▶ [ASSIGNMENT]: Which lines of the listing hold the string "title"? Copy those lines.

▶ [MATERIAL TO PROCESS]:
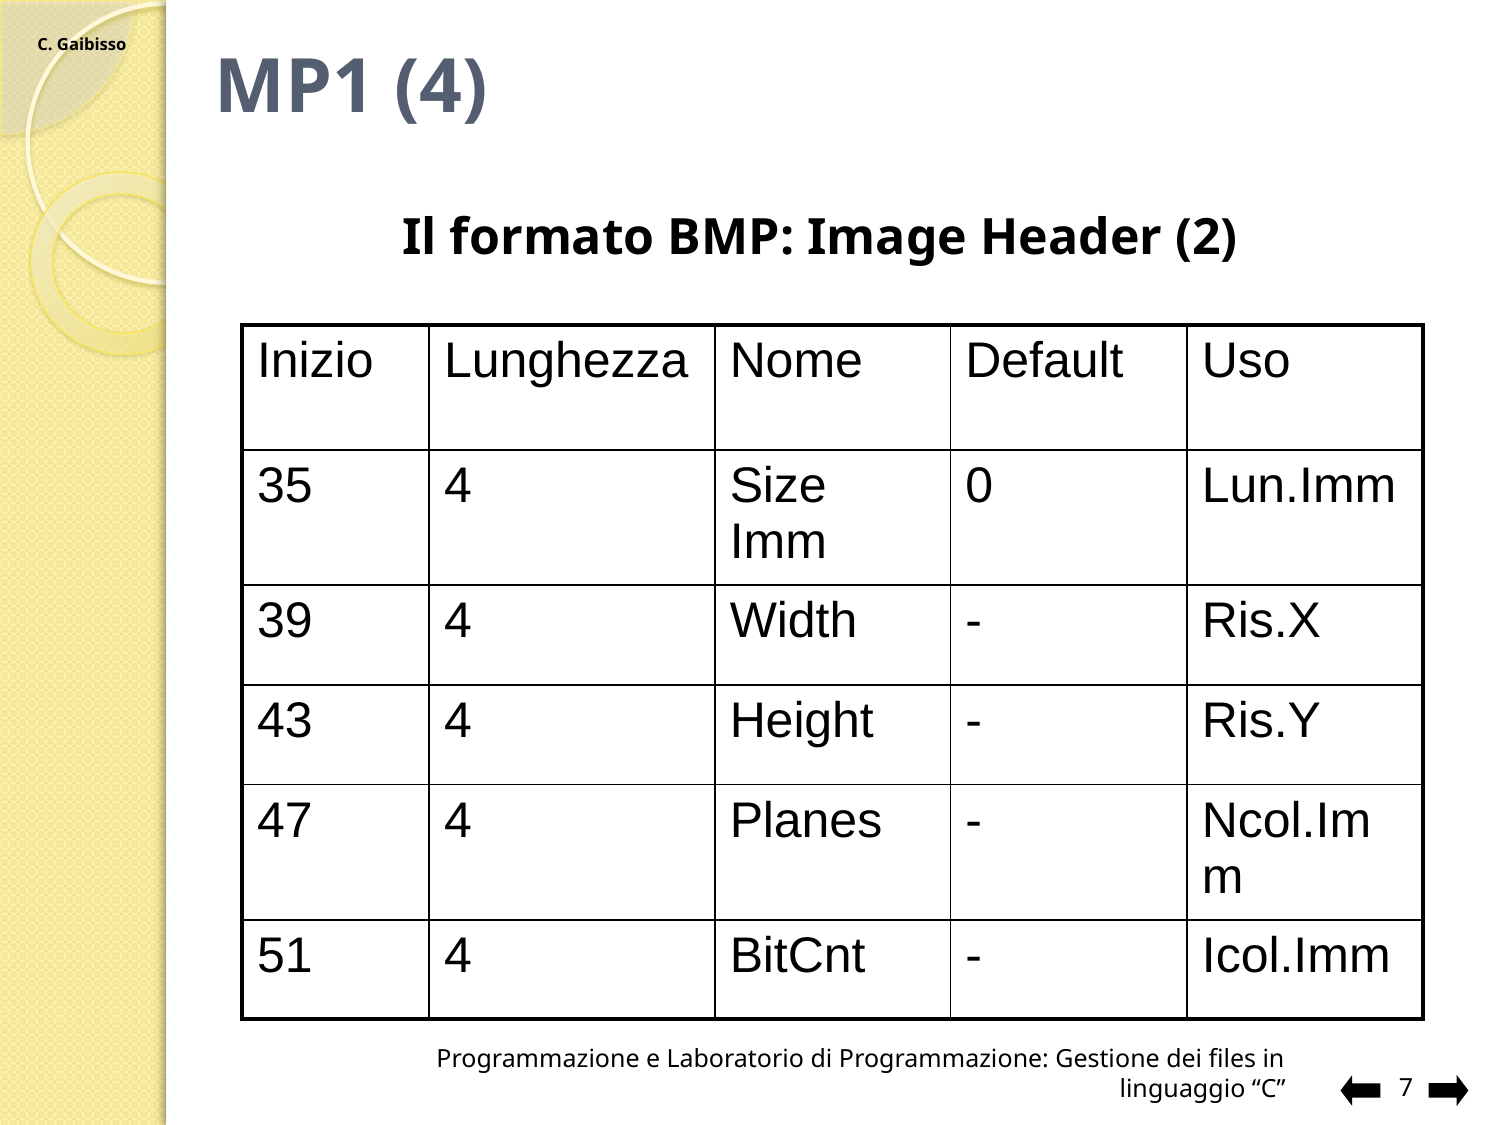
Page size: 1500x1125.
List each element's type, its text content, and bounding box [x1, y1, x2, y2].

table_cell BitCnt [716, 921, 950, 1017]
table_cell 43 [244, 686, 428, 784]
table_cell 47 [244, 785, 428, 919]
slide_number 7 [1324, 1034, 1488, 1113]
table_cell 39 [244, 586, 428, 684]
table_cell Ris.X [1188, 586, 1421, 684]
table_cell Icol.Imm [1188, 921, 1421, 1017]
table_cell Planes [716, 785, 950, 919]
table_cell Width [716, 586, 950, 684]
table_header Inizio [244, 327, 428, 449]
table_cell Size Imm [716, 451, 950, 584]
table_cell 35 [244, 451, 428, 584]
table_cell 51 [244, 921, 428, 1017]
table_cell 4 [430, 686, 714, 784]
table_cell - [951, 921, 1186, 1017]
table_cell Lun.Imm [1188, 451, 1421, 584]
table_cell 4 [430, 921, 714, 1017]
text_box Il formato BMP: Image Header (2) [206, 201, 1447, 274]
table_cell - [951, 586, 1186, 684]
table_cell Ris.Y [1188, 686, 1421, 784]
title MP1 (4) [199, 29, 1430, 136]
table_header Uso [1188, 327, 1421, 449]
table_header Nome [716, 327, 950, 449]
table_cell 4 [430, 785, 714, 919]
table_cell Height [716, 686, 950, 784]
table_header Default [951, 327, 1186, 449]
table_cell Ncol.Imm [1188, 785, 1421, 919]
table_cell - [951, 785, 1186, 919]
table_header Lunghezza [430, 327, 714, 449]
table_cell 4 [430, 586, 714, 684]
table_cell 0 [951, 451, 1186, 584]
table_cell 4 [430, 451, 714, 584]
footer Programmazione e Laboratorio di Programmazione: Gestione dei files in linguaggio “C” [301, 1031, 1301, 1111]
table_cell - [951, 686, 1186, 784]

* * *

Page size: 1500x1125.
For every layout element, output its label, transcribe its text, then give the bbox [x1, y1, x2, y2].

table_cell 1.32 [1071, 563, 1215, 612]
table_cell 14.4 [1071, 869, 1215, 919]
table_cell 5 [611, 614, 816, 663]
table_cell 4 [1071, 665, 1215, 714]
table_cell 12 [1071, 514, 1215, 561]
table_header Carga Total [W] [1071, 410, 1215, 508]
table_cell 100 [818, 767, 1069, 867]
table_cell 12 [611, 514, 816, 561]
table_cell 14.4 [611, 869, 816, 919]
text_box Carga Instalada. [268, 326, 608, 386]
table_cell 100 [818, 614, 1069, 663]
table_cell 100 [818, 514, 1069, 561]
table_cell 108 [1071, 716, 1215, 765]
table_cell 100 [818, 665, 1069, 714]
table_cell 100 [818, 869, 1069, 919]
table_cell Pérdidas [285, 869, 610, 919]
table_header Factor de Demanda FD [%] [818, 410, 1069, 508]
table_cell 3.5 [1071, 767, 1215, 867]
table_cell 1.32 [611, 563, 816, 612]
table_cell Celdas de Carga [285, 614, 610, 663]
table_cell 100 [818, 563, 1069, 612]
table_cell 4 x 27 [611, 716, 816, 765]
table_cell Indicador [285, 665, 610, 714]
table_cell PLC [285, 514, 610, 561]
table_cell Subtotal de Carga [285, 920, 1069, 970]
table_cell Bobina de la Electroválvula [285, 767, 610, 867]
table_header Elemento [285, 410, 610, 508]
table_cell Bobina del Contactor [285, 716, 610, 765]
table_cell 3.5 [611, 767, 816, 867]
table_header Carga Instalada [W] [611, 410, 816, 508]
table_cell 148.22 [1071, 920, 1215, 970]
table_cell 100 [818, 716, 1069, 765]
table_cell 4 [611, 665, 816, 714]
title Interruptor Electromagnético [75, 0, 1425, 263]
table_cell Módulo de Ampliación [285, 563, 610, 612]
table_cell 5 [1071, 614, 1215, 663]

▶ [FINAL ANSWER]:
title MP1 (4) [199, 29, 1430, 136]
title Interruptor Electromagnético [75, 0, 1425, 263]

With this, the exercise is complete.